Opinião

O planejamento do direito à educação e a agenda ODS 2030

Autor

  • Mário Augusto Silva Araújo

    é advogado mestre em Constituição e Garantia de Direitos e Especialista em Direito Constitucional pela Universidade Federal do Rio Grande do Norte e professor de Direito Administrativo e Financeiro.

2 de dezembro de 2021, 18h20

A Emenda Constitucional nº 109/2021 estabelece à Administração Pública a obrigação de mensuração de resultados em relação às políticas públicas, nos termos do agora artigo 37, §16, para quem "os órgãos e entidades da administração pública, individual ou conjuntamente, devem realizar avaliação das políticas públicas, inclusive com divulgação do objeto a ser avaliado e dos resultados alcançados, na forma da lei".
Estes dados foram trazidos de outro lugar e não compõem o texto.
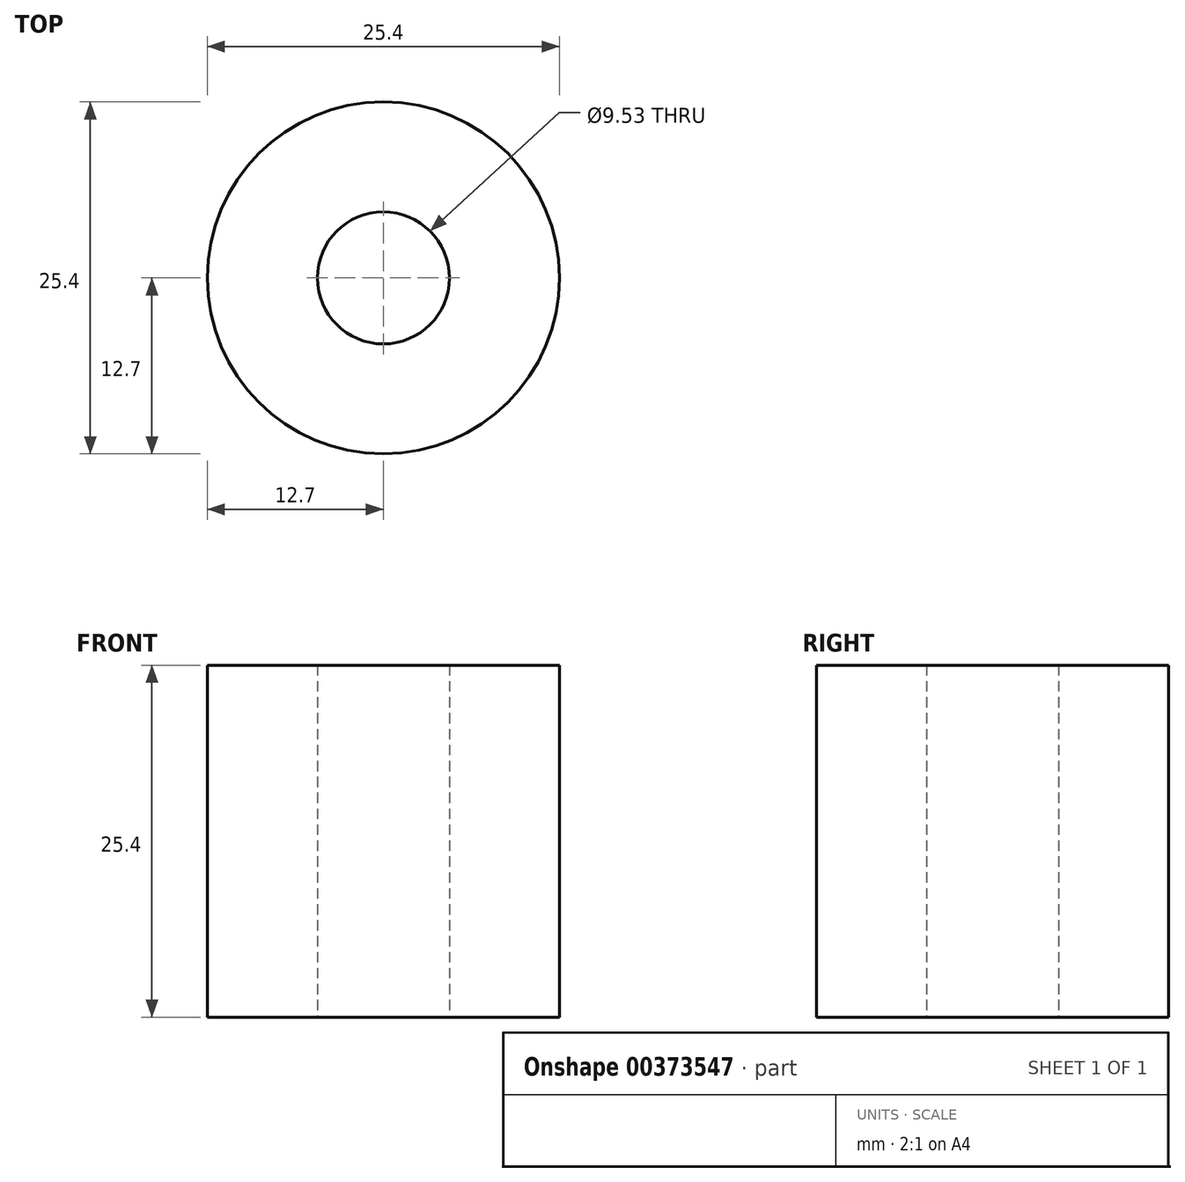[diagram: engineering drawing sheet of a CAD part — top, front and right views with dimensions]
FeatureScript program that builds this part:
annotation { "Feature Type Name" : "Feature", "Feature Type Description" : "" }
export const myFeature = defineFeature(function(context is Context, id is Id, definition is map)
    precondition{}
    {
        {
            var Q0;
            Q0=qCreatedBy(makeId("Top.planeOp"),FACE);
            var sketch = newSketch(context, id + "F0", { "sketchPlane" : qUnion([Q0])});
            skCircle(sketch, "E0", {"center": v(0, 0) * mm, "radius": 12.7 * mm});
            skCircle(sketch, "E1", {"center": v(0, 0) * mm, "radius": 6.35 * mm});
            skCircle(sketch, "E2", {"center": v(0, 0) * mm, "radius": 4.76 * mm});
            skSolve(sketch);
        }
        {
            var Q0;
            Q0=makeQuery(id+"F0.imprint","IMPRINT",FACE,{"disambiguationData":[TD([[makeQuery(id+"F0.imprint","IMPRINT",EDGE,{"derivedFrom":sQuery(id+"F0.wireOp",EDGE,"E1")}),1.0]])]});
            var Q1;
            Q1=makeQuery(id+"F0.imprint","IMPRINT",FACE,{"disambiguationData":[TD([[makeQuery(id+"F0.imprint","IMPRINT",EDGE,{"derivedFrom":sQuery(id+"F0.wireOp",EDGE,"E0")}),1.0]])]});
            extrude(context, id + "F1", {"entities" : qUnion([Q0, Q1]), "depth" : 25.4 * mm});
        }
    });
Um dos parâmetros para a mensuração do gasto público é a eficiência administrativa e, conforme alerta Flávio Garcia Cabral, aquele mandamento vincula a atuação estatal, sob pena de responsabilidade extracontratual: "Sendo dever do Estado se comportar de maneira eficiente no exercício da função administrativa, de acordo com a norma jurídica correlata, caso assim não o faça e de tal conduta haja danos jurídicos e determinados ocorridos em razão da ineficiência, não havendo igualmente nenhuma hipótese excludente de responsabilidade, clarividente fica a configuração da responsabilização estatal extracontratual decorrente de ato ilícito" [1].

Dessa maneira, a formação de agenda de uma política pública não deve ser considerada uma nau à deriva e o gestor público deve indicar parâmetros de atuação na condução das suas escolhas alocativas, já que o orçamento é uma ferramenta de desenvolvimento cada vez mais escassa, diante de tantas obrigações institucionais demandadas pela sociedade à administração pública.

Em relação à escassez de recursos, o Supremo Tribunal Federal encampa a teoria das escolhas trágicas, para quem a escolha alocativa do gestor deve levar em consideração um juízo de ponderação que o leva a "proceder a verdadeiras escolhas trágicas, em decisão governamental cujo parâmetro, fundado na dignidade da pessoa humana, deverá ter em perspectiva a intangibilidade do mínimo existencial, em ordem a conferir real efetividade às normas programáticas positivadas na própria Lei Fundamental" [2].

O planejamento de uma ação estatal deve levar em consideração arranjos institucionais, considerados como uma engrenagem entre os órgãos administrativos de modo a atuarem de maneira transversal na institucionalização do direito.

O funcionamento daquelas construções institucionais pode ser caracterizado como políticas públicas, cujo conceito são ações interventivas através das quais a Administração Pública deve alterar uma situação fática com base em evidências técnicas que levem em consideração aspectos econômicos, inclusão social, combate à desigualdade e conceitos a respeito de sustentabilidade.

Dessa maneira, políticas públicas são muito mais do que meras determinações legais, e, como pensa Amauri Feres Saad: "Políticas públicas, a rigor, não são normas, mas estruturas normativas unificadas por uma materialidade orgânica que reflete objetivos, previamente definidos, a serem, com elas, atingidos. Não sendo normas, são um modo de compreender normas  diferença fundamental" [3].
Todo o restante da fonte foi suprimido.